- _TRY IT_:
Locate each line in the material below that contains the word "Jolly", treating uppercase and lowercase as different, and copy those lines.

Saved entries

• • •

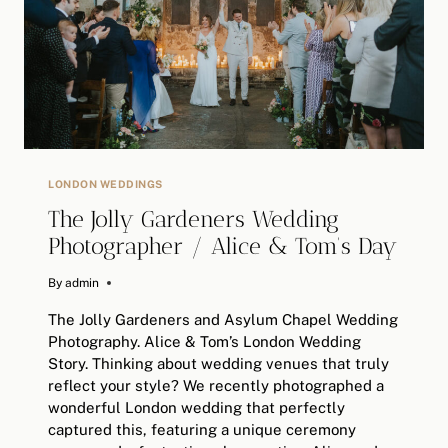
PHOTOGRAPHER
LONDON WEDDINGS
The Jolly Gardeners Wedding
Photographer / Alice & Tom’s Day
By
May 13, 2025
admin
The Jolly Gardeners and Asylum Chapel Wedding
Photography. Alice & Tom’s London Wedding
Story. Thinking about wedding venues that truly
reflect your style? We recently photographed a
wonderful London wedding that perfectly
captured this, featuring a unique ceremony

• • •

- _PROBLEM SOLUTION_:
The Jolly Gardeners Wedding
The Jolly Gardeners and Asylum Chapel Wedding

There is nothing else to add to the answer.